The prison guards put the matches that Argentina played at full volume. Some prison mates said that they were sadists; others had the theory that at that time we were all Argentines and they did that as a momentary truce. We didn´t understand what the radio transmitted, the noise of the inflamed voices of the announcers, we couldn´t discern a word of what they said; we listened to the goals, but we didn´t know which team scored them. We also listened to the fans, the shouts, the joy of that part of the country that had permission to get together to watch football, that had permission for a moment of happiness, a happiness that hurt us, but at the same time excited us.

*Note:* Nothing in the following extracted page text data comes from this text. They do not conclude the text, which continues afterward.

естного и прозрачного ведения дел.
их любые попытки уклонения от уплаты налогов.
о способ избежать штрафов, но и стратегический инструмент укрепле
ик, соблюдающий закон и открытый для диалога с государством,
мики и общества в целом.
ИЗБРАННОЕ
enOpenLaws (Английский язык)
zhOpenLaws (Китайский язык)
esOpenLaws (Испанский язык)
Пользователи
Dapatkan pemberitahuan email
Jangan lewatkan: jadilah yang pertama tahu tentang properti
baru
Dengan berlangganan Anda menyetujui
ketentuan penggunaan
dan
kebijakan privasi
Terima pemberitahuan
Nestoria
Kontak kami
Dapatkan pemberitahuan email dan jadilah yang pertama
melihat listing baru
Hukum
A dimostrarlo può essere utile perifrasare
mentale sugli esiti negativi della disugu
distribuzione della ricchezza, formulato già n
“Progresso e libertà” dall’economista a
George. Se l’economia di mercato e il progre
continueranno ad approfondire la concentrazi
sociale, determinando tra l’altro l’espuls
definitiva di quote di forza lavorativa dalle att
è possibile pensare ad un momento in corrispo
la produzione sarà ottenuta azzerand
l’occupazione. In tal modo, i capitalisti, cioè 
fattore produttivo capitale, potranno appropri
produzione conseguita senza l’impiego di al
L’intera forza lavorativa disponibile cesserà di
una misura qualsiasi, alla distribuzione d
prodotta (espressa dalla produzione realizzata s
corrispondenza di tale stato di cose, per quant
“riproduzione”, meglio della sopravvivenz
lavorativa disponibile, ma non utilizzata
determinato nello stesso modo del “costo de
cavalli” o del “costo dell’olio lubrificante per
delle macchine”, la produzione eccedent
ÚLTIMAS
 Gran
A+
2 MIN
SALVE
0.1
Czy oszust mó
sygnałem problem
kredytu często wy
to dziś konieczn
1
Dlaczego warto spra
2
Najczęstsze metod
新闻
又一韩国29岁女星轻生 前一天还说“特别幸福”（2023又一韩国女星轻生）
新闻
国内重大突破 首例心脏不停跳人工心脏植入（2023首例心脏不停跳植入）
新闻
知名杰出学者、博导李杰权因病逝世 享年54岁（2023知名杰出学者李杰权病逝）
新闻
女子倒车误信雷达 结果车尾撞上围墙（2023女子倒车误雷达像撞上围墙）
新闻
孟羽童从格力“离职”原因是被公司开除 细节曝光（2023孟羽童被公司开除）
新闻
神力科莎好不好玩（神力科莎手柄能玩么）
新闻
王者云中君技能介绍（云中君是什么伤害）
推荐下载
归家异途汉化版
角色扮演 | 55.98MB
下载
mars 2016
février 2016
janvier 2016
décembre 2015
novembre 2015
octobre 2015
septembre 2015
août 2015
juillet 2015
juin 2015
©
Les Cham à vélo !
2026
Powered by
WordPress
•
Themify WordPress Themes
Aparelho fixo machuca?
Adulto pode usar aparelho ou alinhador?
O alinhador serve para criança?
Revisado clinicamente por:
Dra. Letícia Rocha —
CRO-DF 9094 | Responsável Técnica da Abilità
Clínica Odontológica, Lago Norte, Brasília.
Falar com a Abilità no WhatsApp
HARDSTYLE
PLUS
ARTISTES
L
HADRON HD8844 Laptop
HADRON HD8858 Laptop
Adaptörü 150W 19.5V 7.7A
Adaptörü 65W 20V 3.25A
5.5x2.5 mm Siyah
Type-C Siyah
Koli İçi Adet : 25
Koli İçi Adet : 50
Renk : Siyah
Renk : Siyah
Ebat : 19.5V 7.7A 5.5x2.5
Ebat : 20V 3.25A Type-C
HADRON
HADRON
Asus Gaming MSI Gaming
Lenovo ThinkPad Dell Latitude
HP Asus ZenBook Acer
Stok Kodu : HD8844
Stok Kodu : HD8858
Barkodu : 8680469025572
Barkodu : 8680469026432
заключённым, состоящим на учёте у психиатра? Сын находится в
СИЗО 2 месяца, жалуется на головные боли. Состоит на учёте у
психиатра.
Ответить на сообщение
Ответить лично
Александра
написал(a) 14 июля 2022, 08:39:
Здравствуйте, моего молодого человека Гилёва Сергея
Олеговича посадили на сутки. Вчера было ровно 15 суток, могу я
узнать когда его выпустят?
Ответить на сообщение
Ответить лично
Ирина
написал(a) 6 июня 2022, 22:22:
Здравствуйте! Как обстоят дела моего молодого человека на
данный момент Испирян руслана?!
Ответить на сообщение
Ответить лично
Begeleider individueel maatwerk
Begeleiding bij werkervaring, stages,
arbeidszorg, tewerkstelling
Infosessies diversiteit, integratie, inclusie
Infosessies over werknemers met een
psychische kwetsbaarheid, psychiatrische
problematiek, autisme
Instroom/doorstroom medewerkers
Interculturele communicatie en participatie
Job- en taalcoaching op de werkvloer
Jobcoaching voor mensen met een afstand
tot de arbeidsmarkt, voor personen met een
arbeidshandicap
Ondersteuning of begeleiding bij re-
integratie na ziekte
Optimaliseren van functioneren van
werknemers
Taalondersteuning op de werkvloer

I believe that each one of us lived in their own terms that duality, the situation of being a political prisoner and of being, at the same time, Argentine; the desire for Argentina to win along with the desire for Argentina to lose so that the military didn´t capitalise on the victory. I was in my bed, at the back of the pavilion, but there were comrades crowded to the bars encouraging the advances of the team on the field, shouting goals that perhaps were not ours. Moments of high voltage, in which the dream or the utopia of having all the Argentines to have a single heart was reborn deep inside our minds. That didn´t existed for the simple reason that the dictators and the beneficiaries of the dictatorship didn´t have a heart, to say it with some innocence. And yet, I still want to believe that the Homeland is the Other. When I “feel sorry” comes the image of Milagro Sala and the other political prisoners of today, and I tell myself with Henry David Thoreau that when the system imprisons any unjustly, the true place for a just man is also a prison.